EXCERPT TO READ:
···

# Does anyone remember sailing with my Dad?



## Son of Joe Niven (Feb 16, 2013)

Is there anybody out there who used to sail with my Dad during his days with the Ben Line? From Scalloway in Shetland, my Dad - Joe Niven joined the Ben Line in the late 1950s and sailed with them until around1979. Some of the ships he sailed on include Benlawers, Benmacduich, Benvorlich, Benloyal, Benreoch, Bendoran, Benwyvis and Bencleuch. Probably several others too but I put him on the spot a bit when I asked him for a few names. Having lived in Aberdeen for around 40 years, him and Mum moved back to Shetland 8 years ago. If any old shipmates want to get in touch then please do. Sorry if I spelt any of the ships names incorrectly.


----------



## creeler (Oct 3, 2005)

I remember your dad Joe Niven. I joined the s.s.Benvrackie in June 1973 and he was one of Ben line's coasting crew. He was always playing tricks on me,I was on my first trip then as Peggy.


----------



## Son of Joe Niven (Feb 16, 2013)

Thank you for replying to my message. I'll let Dad know tomorrow and see if he remembers you. He's 88 years old now and his memory is diminishing quite rapidly but older memories seem to be more robust so here's hoping your message rings a few bells. (ships bells maybe?) Are you Orcadian? Just guessing based on your profile flag. Wishing you all the very best from Shetland.


----------



## John Dryden (Sep 26, 2009)

Son of Joe there is a Ben Line bit on here in the forums/shipping companies part...loads of sailors on there.


----------



## creeler (Oct 3, 2005)

Son of joe, good to hear that your dad is on the go,i was brought up in Shetland until age 14. your dad always reffered to me as beryl's boy


----------



## Son of Joe Niven (Feb 16, 2013)

Thank you for your message John, I'll have a look through that and see if I can find anything of relevance to my Dad who was with the Ben Line for many many years and is 88 years old now. Wishing you all the very best from Shetland.


----------



## Son of Joe Niven (Feb 16, 2013)

···

EXCERPTED DATA:
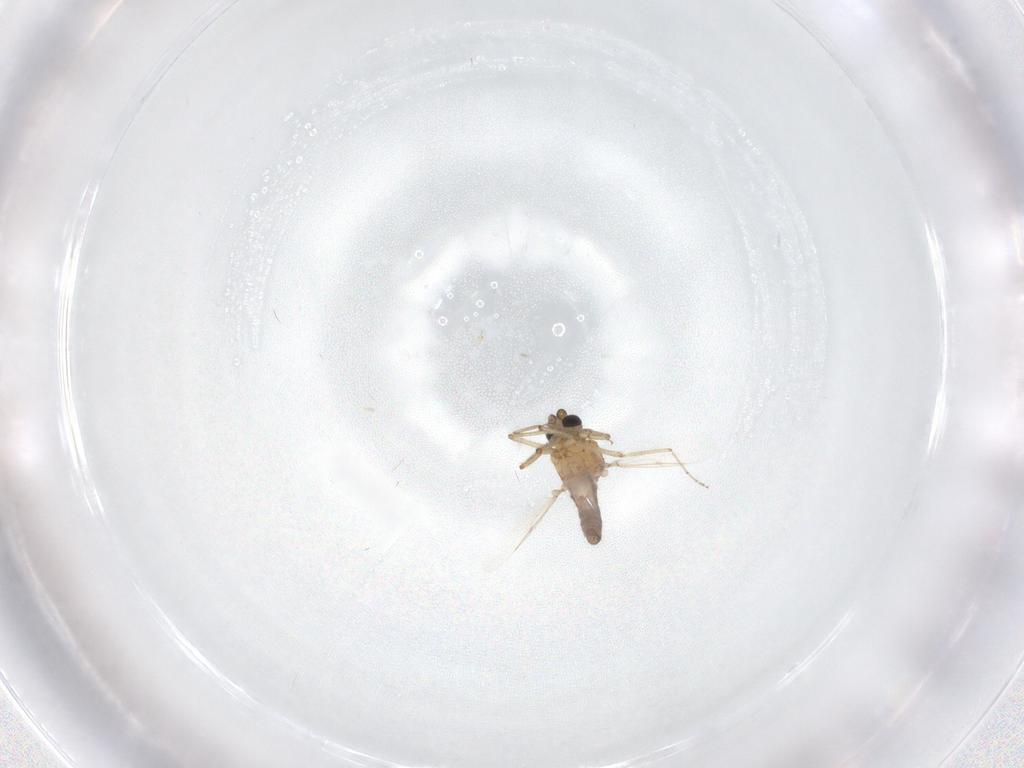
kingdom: Animalia
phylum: Arthropoda
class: Insecta
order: Diptera
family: Ceratopogonidae
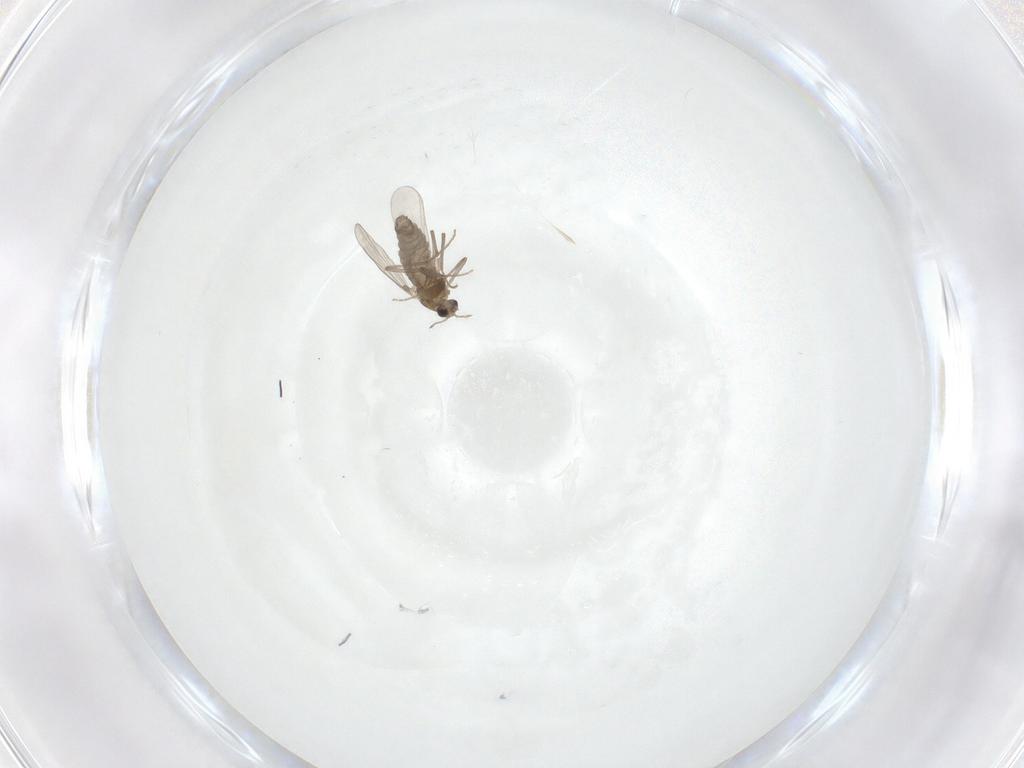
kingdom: Animalia
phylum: Arthropoda
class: Insecta
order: Diptera
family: Chironomidae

···

CHALLENGE 1: Write out, word for word, the portion of the Ben Line thread that opens with the words containing "Thank you for replying" and closes with "flag. Wishing you all the very best from Shetland.".
CHALLENGE 2: Extend the forum thread about Joe Niven's years with the Ben Line, beginning right after its final line.

EXPECTED OUTPUT 1:
Thank you for replying to my message. I'll let Dad know tomorrow and see if he remembers you. He's 88 years old now and his memory is diminishing quite rapidly but older memories seem to be more robust so here's hoping your message rings a few bells. (ships bells maybe?) Are you Orcadian? Just guessing based on your profile flag. Wishing you all the very best from Shetland.

EXPECTED OUTPUT 2:
Hi Creeler, Dad's eyes lit up at the mention of the Benvrackie in 1973. He told me what a Peggy was as I didn't know that. I'll let him know that you were Beryl's boy and see if that recalls any specific memories for him. He has very good recollections of his days at sea all those years ago and can tell stories of his outrageous escapades with incredible clarity. For now wishing you all the very best from Shetland.


----------



## shipsivanhoe (Dec 29, 2005)

Hi
I sailed with your dad on the bp coasters where i was cook for a few years.I hope he is well.Tell him i was asking for him.
regards
john lyon
ps you must have been the customs officer/refueller driver.


----------



## Son of Joe Niven (Feb 16, 2013)

Hello John, thank you for replying to my message. Although I've never sailed in my life your name sounds familiar to me so I'm guessing that Dad might have mentioned you in some of his stories from the old days when he was an A.B. Dad is 88 years old now and his short term memory is failing quite rapidly but he can still tell me the ships he sailed on, when & where he joined them & where he sailed to. I'll pass on your message and hopefully this will ring a few bells with him. I'll let you know how I get on. For now wishing you all the very best from Shetland. (youngest son of Joe Niven - Alistair)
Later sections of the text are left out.